[Document sources in plain text]
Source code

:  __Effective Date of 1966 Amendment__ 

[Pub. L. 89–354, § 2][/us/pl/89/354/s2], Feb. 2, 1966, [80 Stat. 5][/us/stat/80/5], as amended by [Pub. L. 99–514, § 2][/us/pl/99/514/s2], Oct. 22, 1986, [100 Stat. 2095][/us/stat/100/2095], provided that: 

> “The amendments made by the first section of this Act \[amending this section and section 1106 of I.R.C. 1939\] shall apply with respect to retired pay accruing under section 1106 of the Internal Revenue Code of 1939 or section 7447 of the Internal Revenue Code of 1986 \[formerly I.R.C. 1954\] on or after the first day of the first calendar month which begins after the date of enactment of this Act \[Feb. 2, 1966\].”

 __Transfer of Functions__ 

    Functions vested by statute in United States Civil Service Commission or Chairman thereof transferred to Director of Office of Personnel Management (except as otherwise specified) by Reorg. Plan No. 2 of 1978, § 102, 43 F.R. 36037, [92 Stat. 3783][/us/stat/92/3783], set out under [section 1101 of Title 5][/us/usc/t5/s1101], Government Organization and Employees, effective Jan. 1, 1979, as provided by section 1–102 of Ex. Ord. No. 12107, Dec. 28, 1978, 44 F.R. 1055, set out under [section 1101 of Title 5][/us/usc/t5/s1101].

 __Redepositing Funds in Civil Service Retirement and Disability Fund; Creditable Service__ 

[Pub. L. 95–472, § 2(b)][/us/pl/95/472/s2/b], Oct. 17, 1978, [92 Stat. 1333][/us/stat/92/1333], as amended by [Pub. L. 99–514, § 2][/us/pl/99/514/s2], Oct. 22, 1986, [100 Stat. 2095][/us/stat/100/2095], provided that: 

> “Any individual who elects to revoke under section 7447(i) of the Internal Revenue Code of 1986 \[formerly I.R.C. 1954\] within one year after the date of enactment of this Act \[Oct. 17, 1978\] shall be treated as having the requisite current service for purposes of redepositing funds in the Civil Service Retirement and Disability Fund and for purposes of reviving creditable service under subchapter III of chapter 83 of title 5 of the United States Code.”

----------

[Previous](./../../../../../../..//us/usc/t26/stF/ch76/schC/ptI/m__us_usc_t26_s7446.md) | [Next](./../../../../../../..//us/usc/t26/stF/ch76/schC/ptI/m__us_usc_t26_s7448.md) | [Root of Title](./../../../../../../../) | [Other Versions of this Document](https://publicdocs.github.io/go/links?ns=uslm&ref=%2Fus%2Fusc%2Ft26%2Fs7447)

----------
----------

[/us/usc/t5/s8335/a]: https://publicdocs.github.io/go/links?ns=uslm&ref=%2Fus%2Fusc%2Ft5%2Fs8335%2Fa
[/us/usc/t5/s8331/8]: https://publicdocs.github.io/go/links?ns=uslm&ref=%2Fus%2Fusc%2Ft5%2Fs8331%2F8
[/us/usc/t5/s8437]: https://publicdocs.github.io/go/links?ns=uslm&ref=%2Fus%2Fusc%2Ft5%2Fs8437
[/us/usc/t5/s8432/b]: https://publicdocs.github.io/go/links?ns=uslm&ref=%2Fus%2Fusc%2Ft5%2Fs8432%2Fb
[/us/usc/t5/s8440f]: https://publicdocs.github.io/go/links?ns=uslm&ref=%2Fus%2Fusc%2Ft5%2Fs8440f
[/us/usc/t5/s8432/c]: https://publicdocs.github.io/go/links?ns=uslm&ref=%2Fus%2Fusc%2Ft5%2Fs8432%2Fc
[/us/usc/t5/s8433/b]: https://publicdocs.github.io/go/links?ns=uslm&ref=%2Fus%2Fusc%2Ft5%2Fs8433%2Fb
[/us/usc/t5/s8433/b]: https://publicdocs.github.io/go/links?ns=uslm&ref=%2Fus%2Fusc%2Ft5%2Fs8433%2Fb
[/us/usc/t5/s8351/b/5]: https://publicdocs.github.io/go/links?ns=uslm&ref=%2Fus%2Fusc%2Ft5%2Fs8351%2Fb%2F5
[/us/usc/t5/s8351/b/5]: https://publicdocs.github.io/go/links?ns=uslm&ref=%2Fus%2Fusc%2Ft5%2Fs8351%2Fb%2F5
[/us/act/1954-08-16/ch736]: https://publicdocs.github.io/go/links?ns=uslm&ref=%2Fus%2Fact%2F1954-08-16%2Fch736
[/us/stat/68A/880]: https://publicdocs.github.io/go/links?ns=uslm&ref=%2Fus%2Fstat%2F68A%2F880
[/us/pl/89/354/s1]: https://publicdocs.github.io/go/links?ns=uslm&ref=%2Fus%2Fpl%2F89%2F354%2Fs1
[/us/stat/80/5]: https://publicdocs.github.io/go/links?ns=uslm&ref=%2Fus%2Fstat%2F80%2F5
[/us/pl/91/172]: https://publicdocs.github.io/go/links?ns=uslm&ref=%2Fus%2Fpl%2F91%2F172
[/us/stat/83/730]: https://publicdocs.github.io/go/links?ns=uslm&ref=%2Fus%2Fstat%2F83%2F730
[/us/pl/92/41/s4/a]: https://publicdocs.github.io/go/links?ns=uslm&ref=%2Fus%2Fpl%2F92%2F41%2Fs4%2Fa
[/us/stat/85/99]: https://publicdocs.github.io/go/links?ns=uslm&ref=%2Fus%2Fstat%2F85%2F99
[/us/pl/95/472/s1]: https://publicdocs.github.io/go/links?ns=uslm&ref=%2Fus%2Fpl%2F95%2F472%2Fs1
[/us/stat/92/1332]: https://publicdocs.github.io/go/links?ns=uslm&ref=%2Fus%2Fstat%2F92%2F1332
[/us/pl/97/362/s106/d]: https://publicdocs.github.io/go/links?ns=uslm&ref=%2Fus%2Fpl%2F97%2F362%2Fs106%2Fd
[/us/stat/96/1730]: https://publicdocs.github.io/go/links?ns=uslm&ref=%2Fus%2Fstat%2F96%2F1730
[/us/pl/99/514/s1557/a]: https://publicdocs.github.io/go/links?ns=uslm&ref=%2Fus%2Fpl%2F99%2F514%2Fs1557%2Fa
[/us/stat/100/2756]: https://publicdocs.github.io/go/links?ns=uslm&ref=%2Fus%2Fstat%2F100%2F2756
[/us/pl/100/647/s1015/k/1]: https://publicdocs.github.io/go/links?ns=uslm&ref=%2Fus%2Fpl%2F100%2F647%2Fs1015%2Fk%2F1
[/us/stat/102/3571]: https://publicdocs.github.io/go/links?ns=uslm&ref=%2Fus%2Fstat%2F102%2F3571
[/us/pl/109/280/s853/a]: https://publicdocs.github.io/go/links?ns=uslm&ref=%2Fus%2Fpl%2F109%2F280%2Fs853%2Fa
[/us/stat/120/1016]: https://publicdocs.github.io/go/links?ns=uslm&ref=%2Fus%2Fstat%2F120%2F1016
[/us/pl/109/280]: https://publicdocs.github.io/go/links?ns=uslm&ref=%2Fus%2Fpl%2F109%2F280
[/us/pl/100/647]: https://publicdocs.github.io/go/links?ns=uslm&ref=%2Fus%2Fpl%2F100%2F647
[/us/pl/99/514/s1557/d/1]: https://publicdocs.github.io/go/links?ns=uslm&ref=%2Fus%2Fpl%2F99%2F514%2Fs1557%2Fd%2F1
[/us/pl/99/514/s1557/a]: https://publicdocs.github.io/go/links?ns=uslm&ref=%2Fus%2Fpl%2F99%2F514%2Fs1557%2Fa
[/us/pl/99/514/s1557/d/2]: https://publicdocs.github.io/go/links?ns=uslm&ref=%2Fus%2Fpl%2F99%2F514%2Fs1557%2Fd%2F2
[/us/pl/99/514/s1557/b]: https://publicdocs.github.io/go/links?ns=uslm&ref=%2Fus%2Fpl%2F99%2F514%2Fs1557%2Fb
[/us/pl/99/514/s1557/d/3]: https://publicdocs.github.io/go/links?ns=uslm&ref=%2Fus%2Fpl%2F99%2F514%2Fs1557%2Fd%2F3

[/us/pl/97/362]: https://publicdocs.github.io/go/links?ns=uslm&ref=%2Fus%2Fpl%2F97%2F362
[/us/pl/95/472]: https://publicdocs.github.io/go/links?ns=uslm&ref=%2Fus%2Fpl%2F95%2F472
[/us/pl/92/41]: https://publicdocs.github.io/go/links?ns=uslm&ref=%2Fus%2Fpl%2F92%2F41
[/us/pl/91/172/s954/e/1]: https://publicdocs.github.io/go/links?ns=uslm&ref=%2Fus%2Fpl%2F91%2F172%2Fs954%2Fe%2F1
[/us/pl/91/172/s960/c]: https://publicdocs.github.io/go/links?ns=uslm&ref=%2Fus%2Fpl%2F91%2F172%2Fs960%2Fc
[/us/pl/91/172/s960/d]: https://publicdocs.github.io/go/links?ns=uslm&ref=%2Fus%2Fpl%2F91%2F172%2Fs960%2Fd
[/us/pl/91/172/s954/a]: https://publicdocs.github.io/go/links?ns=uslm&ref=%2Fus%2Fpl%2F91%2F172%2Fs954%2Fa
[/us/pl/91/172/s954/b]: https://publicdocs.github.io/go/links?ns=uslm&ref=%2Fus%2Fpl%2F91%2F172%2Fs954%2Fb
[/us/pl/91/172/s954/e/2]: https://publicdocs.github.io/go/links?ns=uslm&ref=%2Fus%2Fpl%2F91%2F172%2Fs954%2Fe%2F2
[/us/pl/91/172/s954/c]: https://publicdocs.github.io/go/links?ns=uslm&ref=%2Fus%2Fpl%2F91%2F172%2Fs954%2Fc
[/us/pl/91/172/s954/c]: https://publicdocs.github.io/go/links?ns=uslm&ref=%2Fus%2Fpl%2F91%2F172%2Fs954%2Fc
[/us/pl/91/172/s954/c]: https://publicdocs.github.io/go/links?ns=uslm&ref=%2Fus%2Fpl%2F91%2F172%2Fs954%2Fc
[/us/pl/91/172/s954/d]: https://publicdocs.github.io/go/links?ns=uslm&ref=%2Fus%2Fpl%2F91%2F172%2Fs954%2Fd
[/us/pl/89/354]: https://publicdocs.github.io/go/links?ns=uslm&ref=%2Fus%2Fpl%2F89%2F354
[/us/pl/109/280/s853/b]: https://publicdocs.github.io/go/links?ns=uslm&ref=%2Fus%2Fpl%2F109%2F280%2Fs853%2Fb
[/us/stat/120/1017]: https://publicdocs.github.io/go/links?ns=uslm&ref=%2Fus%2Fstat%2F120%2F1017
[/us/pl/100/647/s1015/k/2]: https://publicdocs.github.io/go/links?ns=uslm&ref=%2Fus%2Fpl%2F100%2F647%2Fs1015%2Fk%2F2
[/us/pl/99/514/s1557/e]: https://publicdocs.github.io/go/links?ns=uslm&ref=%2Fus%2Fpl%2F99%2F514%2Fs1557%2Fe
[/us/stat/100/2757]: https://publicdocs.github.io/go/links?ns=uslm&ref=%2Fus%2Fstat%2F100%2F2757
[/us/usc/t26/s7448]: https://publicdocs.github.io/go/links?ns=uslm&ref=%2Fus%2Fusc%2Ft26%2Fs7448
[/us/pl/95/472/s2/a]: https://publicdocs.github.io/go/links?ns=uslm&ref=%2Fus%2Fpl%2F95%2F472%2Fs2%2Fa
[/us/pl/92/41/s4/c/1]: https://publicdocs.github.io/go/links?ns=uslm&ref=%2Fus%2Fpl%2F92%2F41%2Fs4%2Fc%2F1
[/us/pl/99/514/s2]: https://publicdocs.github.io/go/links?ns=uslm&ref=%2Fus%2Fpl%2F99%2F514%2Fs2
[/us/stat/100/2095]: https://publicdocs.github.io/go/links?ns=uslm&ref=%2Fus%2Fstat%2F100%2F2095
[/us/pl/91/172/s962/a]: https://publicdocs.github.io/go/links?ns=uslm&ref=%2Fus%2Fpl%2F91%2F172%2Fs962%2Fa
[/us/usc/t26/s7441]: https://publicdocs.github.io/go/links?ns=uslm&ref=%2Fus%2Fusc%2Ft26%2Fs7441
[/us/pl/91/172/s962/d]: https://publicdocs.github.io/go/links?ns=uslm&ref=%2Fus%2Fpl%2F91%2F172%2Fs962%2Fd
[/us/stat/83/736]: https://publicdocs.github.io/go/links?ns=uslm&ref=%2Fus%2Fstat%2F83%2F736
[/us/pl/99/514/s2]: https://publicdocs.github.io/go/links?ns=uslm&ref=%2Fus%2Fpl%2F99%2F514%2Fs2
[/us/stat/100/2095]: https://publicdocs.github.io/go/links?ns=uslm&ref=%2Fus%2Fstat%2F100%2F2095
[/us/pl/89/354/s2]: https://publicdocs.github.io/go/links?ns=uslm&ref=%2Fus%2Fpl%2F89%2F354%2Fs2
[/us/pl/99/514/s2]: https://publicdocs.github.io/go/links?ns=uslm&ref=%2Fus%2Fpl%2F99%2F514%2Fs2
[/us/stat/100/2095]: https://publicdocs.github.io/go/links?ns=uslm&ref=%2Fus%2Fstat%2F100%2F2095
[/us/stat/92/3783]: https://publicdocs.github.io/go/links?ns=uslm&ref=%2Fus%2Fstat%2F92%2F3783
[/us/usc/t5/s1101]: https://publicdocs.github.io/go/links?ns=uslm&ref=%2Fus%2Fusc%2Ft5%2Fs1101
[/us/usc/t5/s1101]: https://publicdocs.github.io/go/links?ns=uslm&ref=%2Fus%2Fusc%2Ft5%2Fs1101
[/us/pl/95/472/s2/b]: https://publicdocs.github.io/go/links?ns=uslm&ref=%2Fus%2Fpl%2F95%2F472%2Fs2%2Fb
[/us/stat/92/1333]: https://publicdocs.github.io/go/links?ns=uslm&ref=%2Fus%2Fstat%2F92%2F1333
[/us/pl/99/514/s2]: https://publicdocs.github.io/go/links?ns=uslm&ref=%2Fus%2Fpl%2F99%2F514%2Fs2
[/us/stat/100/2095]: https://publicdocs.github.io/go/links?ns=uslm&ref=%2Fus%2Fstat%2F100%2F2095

- _WHAT TO PRODUCE_:
From the data above, pull out verbatim the stretch from the start through the line that contains "[Pub. L. 89–354, § 2][/us/pl/89/354/s2], Feb.", including both ends.

- _THE COMPLETED TASK_:
Source code

:  __Effective Date of 1966 Amendment__ 

[Pub. L. 89–354, § 2][/us/pl/89/354/s2], Feb. 2, 1966, [80 Stat. 5][/us/stat/80/5], as amended by [Pub. L. 99–514, § 2][/us/pl/99/514/s2], Oct. 22, 1986, [100 Stat. 2095][/us/stat/100/2095], provided that: 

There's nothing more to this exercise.